(WORK INSTRUCTION):
Set down each record below precisely, skipping the pictures.

(RECORD EXCERPTS):
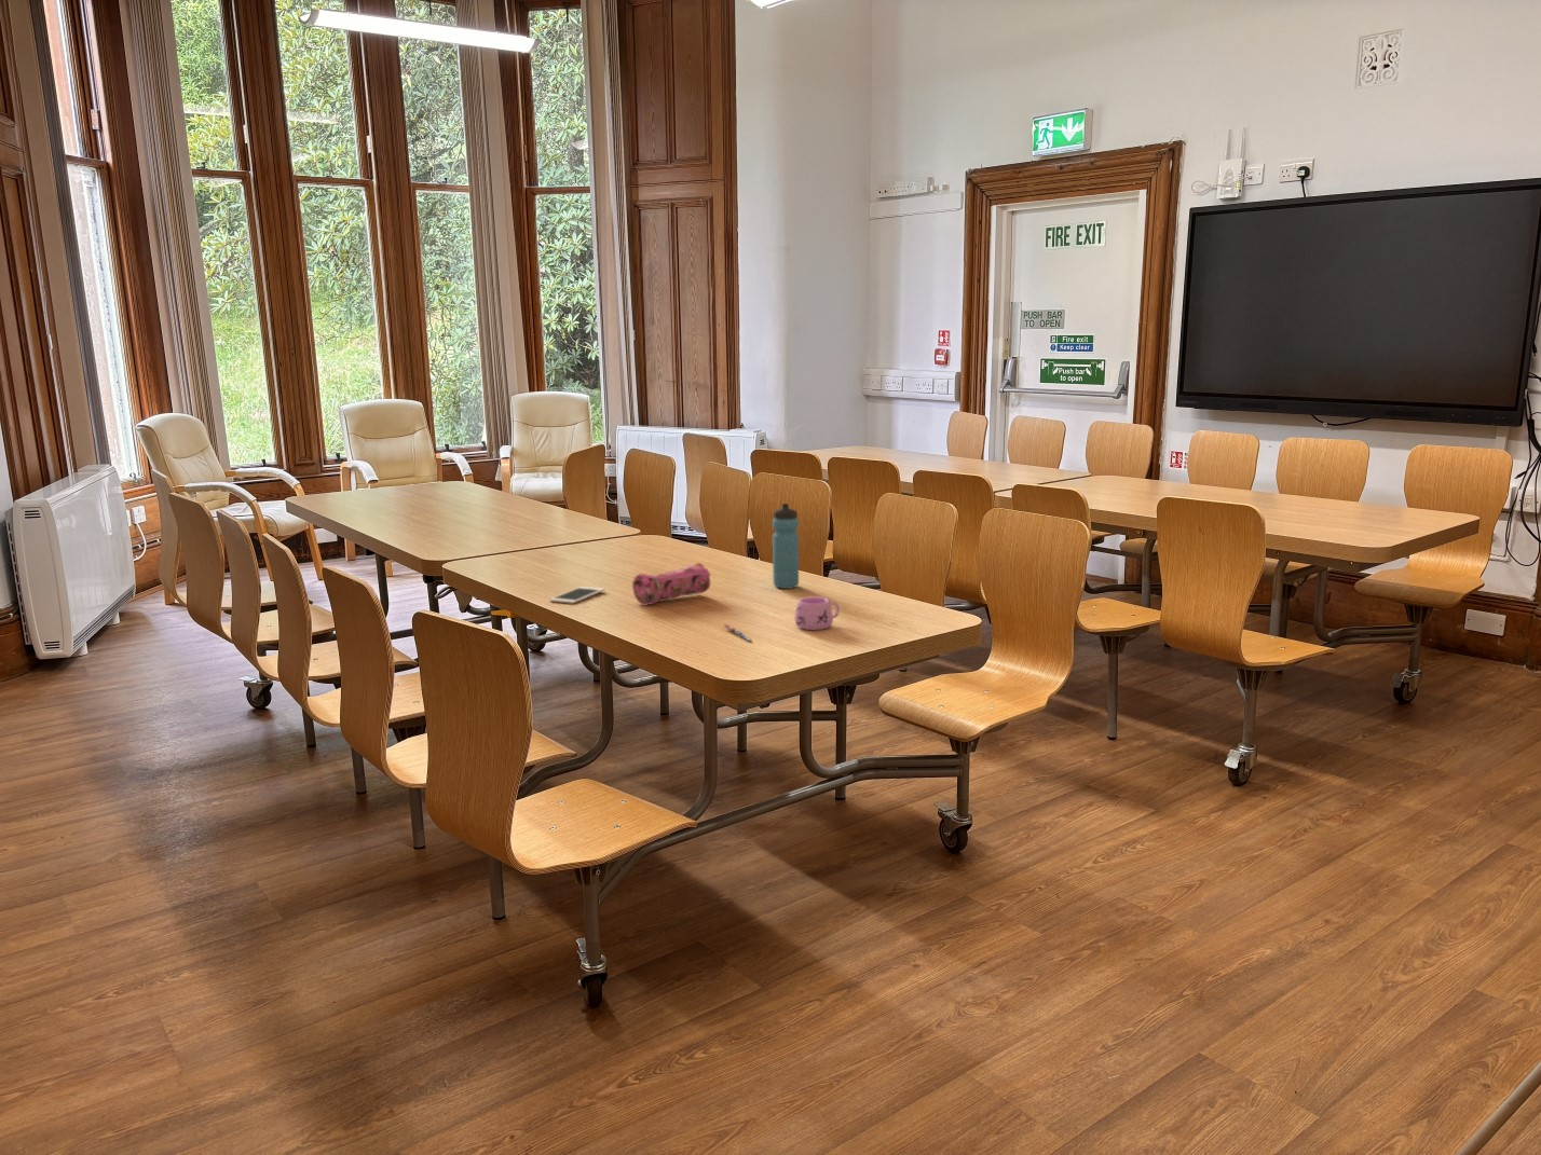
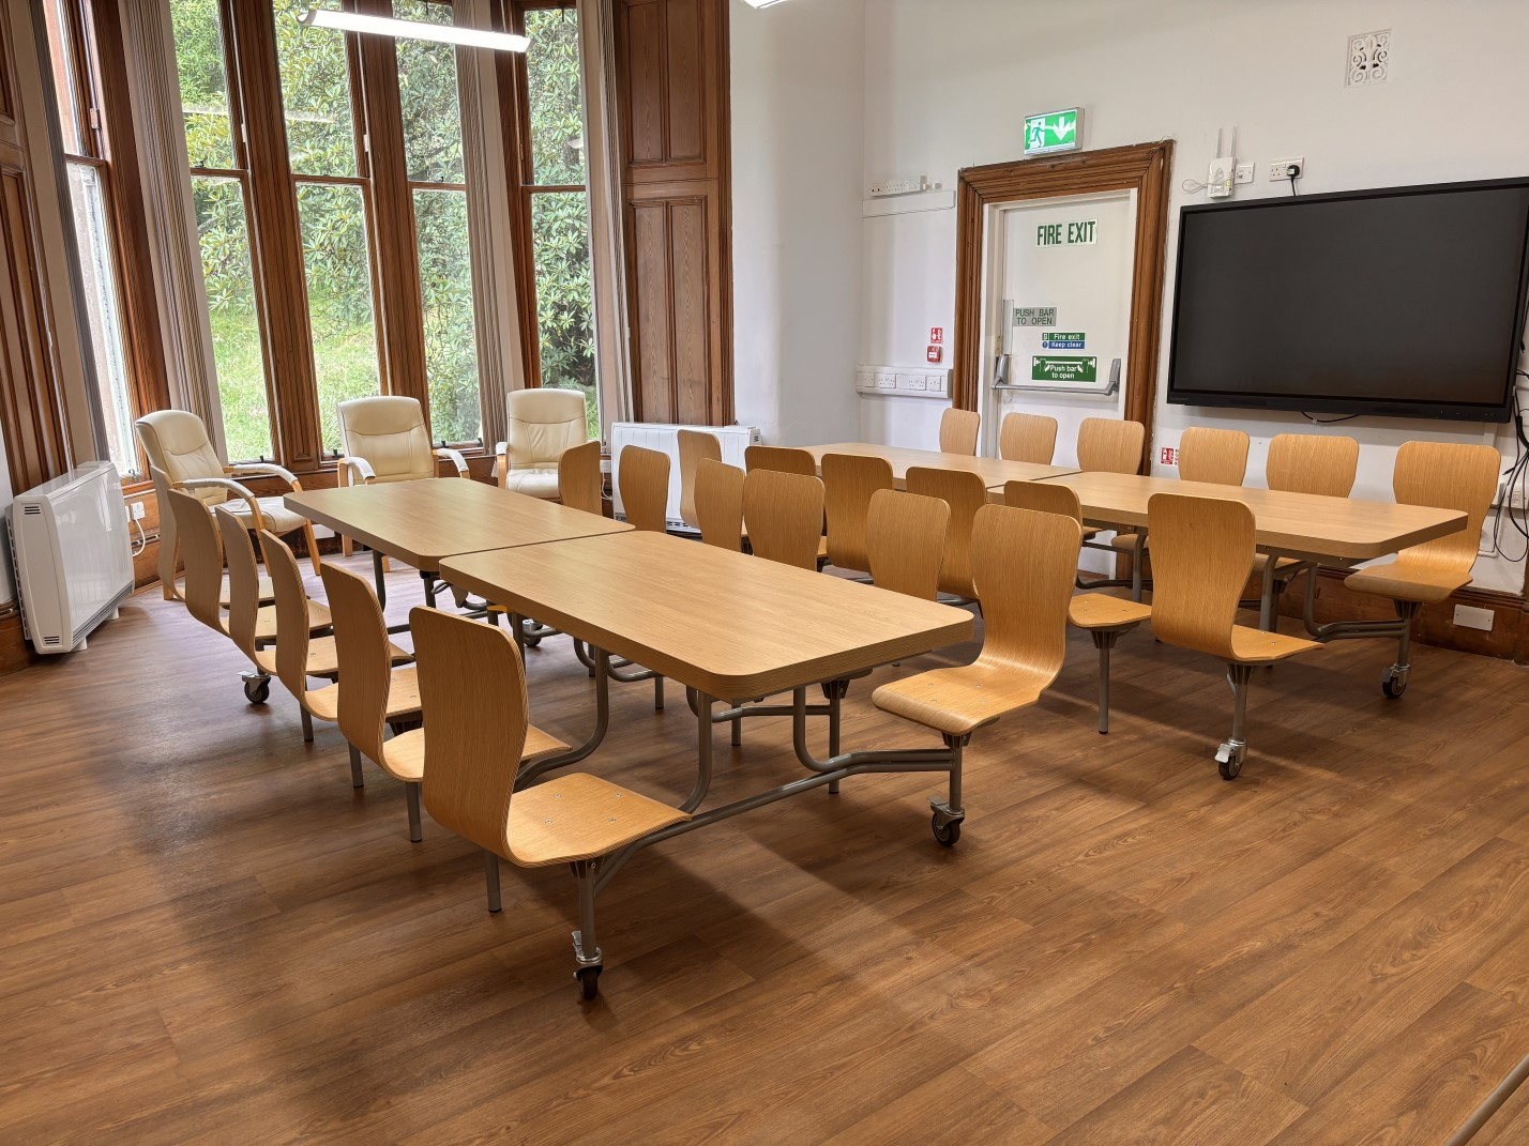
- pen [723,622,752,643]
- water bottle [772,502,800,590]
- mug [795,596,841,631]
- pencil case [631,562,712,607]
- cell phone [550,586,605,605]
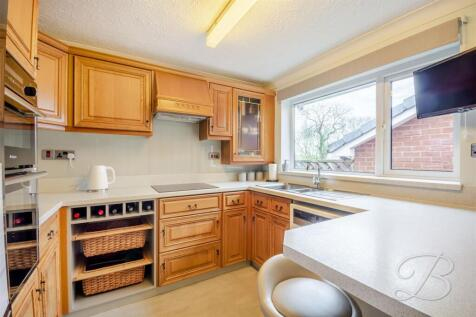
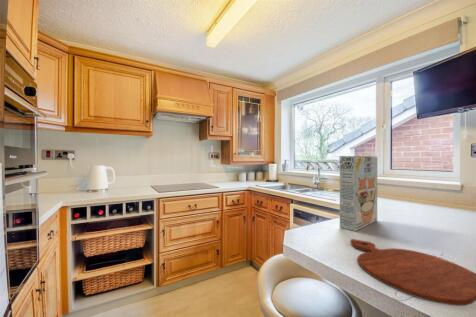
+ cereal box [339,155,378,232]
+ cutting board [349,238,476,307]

(RESULT):
- pen [723,622,752,643]
- water bottle [772,502,800,590]
- mug [795,596,841,631]
- pencil case [631,562,712,607]
- cell phone [550,586,605,605]
+ cereal box [339,155,378,232]
+ cutting board [349,238,476,307]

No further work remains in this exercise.